Storing TLS certificates

Moe · April 12, 2020, 10:08pm

New to Caddy and love it so far!

I’m reading through many support articles some of which are old and closed trying to figure out the best approach to store certificates when multiple servers are being used behind a load balancer for automatic HTTPS. (Automatic HTTPS — Caddy Documentation).

I did find this (About multiple hosts sharing the same TLS certificates storage - #3 by pteich) which Matt was saying he hopes to “make storage class plugin more first class.” Wondering if this is already implemented?

My main question is, is there a way to use something like Amazon S3 bucket to store the Let’s Encrypt certificates? In the storage docs I’m not seeing any other details other than fileSystem.

francislavoie · April 12, 2020, 10:16pm

I don’t think there are any other storage plugins implemented yet, but that might be possible to implement.

If you’re proficient in Go, you could write a plugin to do this:

If that’s not possible, you could also use something like CEPH or GlusterFS to share the filesystem between machines, then point Caddy to use that storage instead.
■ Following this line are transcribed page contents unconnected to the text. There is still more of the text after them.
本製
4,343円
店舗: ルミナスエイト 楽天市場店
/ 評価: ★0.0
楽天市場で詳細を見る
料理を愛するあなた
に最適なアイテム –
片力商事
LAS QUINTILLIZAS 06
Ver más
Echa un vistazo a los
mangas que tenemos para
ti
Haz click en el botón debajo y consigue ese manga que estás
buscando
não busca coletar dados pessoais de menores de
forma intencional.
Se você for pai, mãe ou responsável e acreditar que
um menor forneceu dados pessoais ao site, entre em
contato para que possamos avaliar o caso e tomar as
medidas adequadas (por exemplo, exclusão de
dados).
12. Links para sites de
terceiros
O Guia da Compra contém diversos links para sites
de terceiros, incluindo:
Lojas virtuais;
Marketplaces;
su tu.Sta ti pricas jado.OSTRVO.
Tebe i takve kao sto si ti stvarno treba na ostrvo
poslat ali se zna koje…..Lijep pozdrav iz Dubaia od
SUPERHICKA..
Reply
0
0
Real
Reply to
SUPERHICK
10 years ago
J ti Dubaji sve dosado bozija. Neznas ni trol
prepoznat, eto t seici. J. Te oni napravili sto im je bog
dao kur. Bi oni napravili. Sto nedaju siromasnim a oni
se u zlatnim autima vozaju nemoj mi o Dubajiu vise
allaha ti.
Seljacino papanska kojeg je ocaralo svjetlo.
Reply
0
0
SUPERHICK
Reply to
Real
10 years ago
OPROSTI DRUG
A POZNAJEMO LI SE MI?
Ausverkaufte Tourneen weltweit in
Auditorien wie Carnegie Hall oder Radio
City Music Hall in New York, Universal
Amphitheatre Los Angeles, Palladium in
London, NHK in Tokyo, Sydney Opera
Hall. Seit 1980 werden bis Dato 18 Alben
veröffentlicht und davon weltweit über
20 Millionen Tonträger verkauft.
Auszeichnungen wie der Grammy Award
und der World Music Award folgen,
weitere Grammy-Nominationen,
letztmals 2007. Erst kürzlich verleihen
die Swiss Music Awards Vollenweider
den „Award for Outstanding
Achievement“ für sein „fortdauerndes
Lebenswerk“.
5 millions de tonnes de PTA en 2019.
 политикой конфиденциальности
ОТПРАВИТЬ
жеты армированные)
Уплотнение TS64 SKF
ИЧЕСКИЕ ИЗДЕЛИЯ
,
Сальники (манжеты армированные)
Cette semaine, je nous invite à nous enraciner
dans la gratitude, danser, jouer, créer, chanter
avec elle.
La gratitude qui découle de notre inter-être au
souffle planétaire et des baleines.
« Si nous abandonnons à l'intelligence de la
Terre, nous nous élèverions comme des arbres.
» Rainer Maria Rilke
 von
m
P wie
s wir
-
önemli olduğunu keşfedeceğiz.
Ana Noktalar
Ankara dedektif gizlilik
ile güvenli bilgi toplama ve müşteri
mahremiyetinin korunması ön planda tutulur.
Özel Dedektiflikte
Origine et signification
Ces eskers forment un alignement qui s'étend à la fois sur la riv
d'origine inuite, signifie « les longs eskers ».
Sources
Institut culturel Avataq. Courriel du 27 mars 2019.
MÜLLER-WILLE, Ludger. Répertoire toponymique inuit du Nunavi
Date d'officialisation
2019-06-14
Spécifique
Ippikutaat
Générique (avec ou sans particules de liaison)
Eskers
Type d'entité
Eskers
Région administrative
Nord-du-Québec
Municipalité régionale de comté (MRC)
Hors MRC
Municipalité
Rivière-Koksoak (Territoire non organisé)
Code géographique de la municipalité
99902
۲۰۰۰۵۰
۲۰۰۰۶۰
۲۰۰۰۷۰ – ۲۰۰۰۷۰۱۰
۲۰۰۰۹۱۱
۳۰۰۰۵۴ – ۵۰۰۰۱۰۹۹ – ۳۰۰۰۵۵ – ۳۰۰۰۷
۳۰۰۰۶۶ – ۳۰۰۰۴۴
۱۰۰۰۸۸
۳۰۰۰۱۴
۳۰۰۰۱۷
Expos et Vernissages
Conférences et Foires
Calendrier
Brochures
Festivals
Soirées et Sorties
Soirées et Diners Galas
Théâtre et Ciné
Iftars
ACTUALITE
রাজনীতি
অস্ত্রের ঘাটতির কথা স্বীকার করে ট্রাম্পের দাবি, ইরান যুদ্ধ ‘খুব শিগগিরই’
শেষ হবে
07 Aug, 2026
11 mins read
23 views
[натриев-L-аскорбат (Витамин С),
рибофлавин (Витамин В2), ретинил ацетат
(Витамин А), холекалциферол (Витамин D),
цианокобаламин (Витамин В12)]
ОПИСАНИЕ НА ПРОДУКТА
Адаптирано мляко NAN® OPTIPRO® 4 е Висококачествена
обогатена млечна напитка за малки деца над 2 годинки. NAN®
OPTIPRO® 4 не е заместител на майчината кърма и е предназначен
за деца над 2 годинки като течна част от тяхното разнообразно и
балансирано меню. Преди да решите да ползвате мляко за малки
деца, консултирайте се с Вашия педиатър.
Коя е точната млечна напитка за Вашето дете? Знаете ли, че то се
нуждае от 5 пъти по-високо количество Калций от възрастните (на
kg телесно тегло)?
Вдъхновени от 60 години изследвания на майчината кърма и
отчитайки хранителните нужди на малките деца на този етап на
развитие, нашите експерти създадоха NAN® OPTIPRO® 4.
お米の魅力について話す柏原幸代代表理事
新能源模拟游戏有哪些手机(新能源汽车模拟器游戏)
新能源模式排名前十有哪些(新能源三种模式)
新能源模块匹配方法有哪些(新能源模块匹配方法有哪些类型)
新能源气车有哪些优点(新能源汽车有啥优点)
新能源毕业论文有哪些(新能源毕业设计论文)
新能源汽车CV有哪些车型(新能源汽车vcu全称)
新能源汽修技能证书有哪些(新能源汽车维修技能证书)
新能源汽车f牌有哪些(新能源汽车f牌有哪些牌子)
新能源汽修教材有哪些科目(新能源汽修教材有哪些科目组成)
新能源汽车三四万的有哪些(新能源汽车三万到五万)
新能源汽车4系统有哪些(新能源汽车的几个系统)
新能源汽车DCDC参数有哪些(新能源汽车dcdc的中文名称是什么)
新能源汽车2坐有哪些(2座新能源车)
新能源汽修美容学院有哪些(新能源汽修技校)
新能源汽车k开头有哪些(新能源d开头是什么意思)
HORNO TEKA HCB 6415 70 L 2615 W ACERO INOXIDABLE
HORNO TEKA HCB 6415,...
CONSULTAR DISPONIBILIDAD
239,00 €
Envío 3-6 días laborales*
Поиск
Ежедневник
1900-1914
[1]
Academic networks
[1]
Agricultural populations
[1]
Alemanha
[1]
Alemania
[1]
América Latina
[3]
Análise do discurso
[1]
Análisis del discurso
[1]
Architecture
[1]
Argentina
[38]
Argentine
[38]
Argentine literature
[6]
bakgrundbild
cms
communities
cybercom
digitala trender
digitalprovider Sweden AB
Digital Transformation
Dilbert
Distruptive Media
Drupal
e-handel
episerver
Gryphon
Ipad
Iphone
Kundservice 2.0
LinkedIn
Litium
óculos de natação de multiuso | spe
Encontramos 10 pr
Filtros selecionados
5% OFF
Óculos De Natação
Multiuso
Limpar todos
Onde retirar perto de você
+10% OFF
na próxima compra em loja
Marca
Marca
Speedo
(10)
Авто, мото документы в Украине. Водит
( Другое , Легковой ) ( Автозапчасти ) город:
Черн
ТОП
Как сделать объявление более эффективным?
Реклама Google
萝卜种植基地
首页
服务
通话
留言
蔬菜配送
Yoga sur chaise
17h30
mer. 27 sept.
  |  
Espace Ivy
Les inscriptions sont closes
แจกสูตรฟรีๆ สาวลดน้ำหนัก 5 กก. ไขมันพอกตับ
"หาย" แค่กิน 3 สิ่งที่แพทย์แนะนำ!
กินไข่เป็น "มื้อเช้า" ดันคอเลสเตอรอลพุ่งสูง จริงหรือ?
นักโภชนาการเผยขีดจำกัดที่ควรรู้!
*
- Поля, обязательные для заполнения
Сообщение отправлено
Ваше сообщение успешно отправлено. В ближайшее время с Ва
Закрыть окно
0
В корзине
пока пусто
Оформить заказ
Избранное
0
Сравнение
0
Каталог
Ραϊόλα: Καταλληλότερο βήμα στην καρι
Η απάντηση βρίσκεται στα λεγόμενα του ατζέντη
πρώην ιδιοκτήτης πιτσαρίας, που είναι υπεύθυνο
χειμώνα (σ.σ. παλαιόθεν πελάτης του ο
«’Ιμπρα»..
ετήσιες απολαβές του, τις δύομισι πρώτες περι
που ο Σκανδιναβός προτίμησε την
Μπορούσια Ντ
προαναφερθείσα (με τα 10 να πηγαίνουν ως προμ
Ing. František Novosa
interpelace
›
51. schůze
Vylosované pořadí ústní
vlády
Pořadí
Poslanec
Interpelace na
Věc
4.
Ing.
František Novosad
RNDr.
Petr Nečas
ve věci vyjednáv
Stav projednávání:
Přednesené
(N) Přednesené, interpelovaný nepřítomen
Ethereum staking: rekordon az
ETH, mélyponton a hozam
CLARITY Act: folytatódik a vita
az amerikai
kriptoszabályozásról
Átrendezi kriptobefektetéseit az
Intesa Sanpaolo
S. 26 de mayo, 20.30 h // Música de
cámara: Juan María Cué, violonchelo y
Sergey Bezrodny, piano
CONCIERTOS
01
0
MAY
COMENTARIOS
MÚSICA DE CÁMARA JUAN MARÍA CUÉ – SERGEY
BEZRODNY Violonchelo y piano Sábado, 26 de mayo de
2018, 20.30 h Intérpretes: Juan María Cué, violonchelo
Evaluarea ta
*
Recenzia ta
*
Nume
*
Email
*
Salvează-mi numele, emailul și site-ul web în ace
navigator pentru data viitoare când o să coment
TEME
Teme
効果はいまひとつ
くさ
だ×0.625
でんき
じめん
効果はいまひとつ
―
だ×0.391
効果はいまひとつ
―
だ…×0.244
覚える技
matt · April 12, 2020, 11:40pm

There is an S3 storage backend for CertMagic, sort of: GitHub - securityclippy/magicstorage: storage backends for certmagic

I say “sort of” because it doesn’t provide atomic operations, which are necessary for safe coordination in a cluster: Locking implementation does not appear to be atomic · Issue #3 · securityclippy/magicstorage · GitHub

Feel free to contribute to it though!

There are Redis, DynamoDB, and Consul storage backends as well, that AFAIK do support locking.

Moe · April 13, 2020, 5:02am

Thanks so much. I’m looking into both options now. Seems that some of this might be a bit too advanced for my pay grade.

frenchvandal · April 14, 2020, 3:15pm

I am stepping in the conversation since I was wondering a similar question today.

I have a Redis instance in my Docker stack I use for caching and queueing a Laravel PHP app. If I use Redis for storing TLS certificates, I guess I should install this extension with the Caddy builder image.

And then is there something specific to configure with the API? What should I put as a value in the storage field?

Thanks!

francislavoie · April 14, 2020, 3:28pm

Unfortunately that’s a Caddy v1 plugin. I’m not aware of an equivalent for v2 yet, but it’s just a matter of time for someone to write one!

matt · April 14, 2020, 3:35pm

They’re easy to write, since they just translate from one struct type to another. Should take about 10-30 minutes.

frenchvandal · April 14, 2020, 3:54pm

I saw a commit for the v2 on the Redis plugin, this is why I asked

francislavoie · April 14, 2020, 4:04pm

Interesting! Nice that work is being done there already!

So yes, it’ll likely just be a matter of configuring the storage like this JSON Config Structure - Caddy Documentation

{
  "storage" : {
    "module": "redis",
    "address": "your-redis-address:6379"
  }
}

In Caddyfile, it’ll be a global option (at the top of the file) https://caddyserver.com/docs/caddyfile/options:

{
  storage redis {
    address your-redis-address:6379
  }
}

I didn’t dig into what options are required or available, but it’ll look something like that.

system · October 9, 2020, 10:08pm

This topic was automatically closed after 180 days. New replies are no longer allowed.